I think Meta have been somewhat persuaded by the Biden administration to sign on for safety, or at least for safety-theatre, despite LeCun. They actually did a non-trivial amount of real safety work on Llama-2 (a model small enough not to need it), and then never released one size of it for safety reasons.. Which was of course pointless, or more exactly just showing off, since they then open-sourced the weights, including to the base models, so anyone with $200 can fine-tune their safety work out again. However, it’s all basically window dressing, as these models are (we believe) too small to be an x-risk, and they were reasonably certain of that before they started (as far as we know, about the worst these models can do is write badly-written underage porn or phishing emails, or similarly marginally assist criminals.)

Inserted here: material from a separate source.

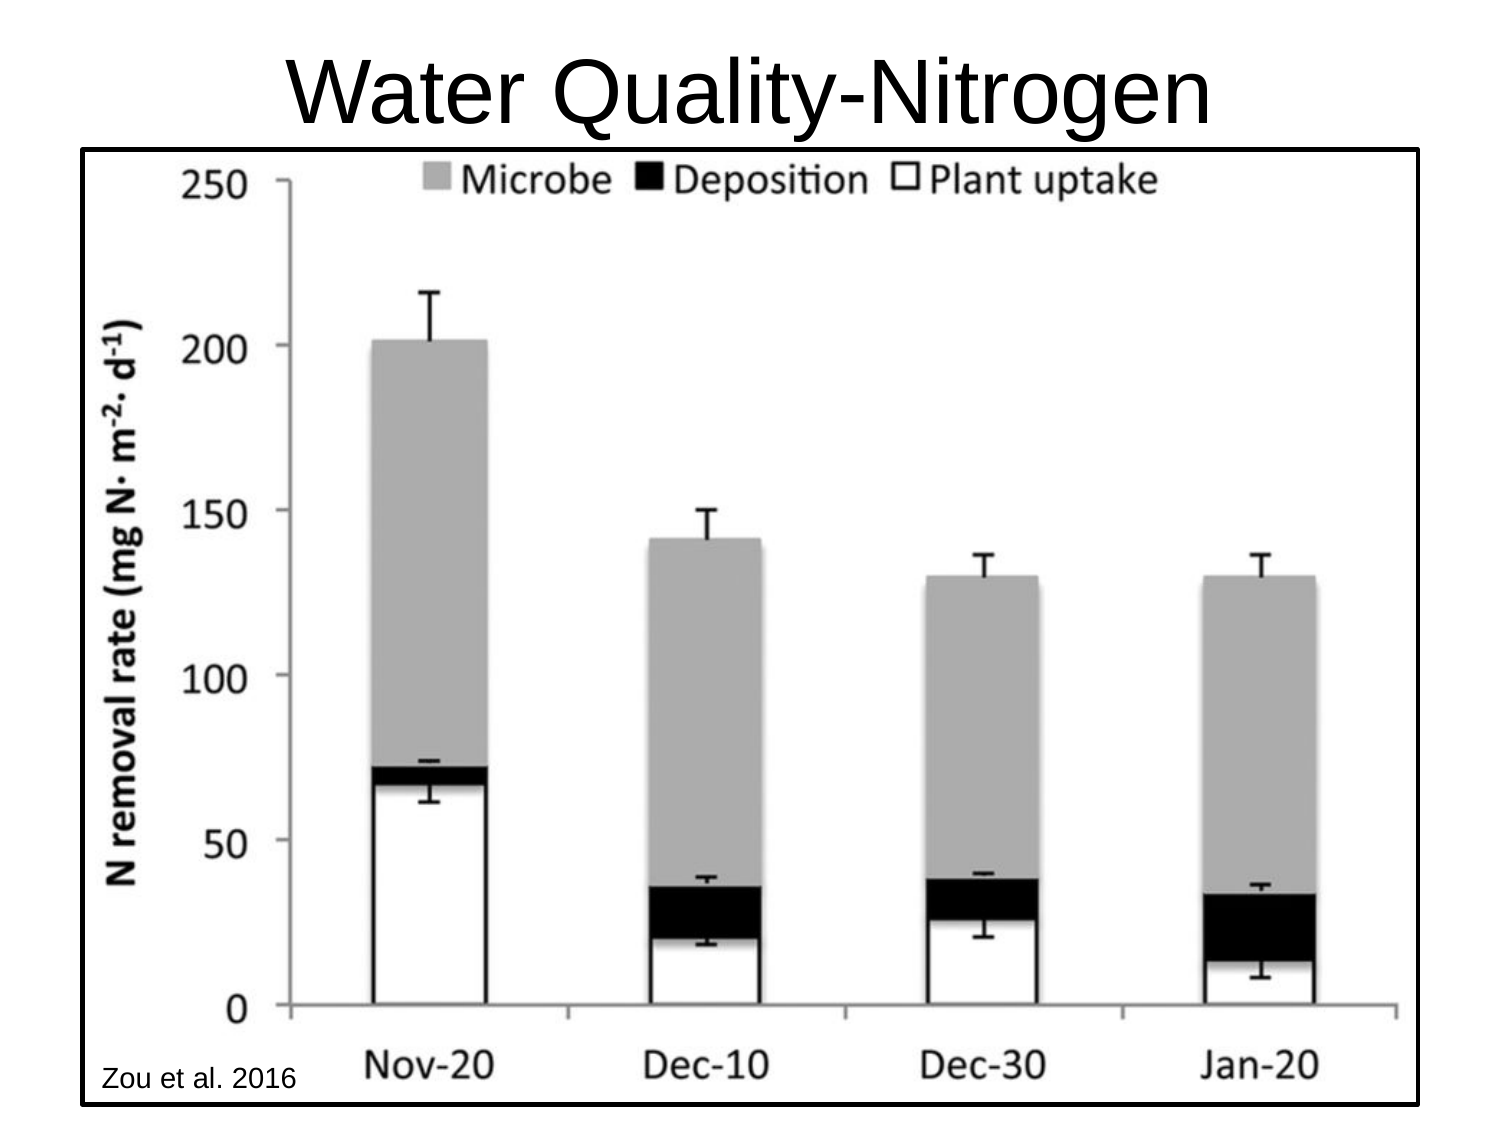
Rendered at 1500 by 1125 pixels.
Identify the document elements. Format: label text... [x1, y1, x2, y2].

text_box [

Obviously no modern models are an existential risk, the problem is the trajectory. Does the current way of handling the situation extrapolate properly to even just AGI, something that is an open goal for many of these companies? I’d say not, or at least, I very much doubt it. As in, if you’re not doing that kind of work inside a triple-airgapped and firewalled desert island and planning for layers upon layers of safety testing before even considering releasing the resulting product as a commercial tool, you’re doing it wrong—and that’s just for technical safety. I still haven’t seen a serious proposal of how do you make human labor entirely unnecessary and maintain a semblance of economic order instead of collapsing every social and political structure at once.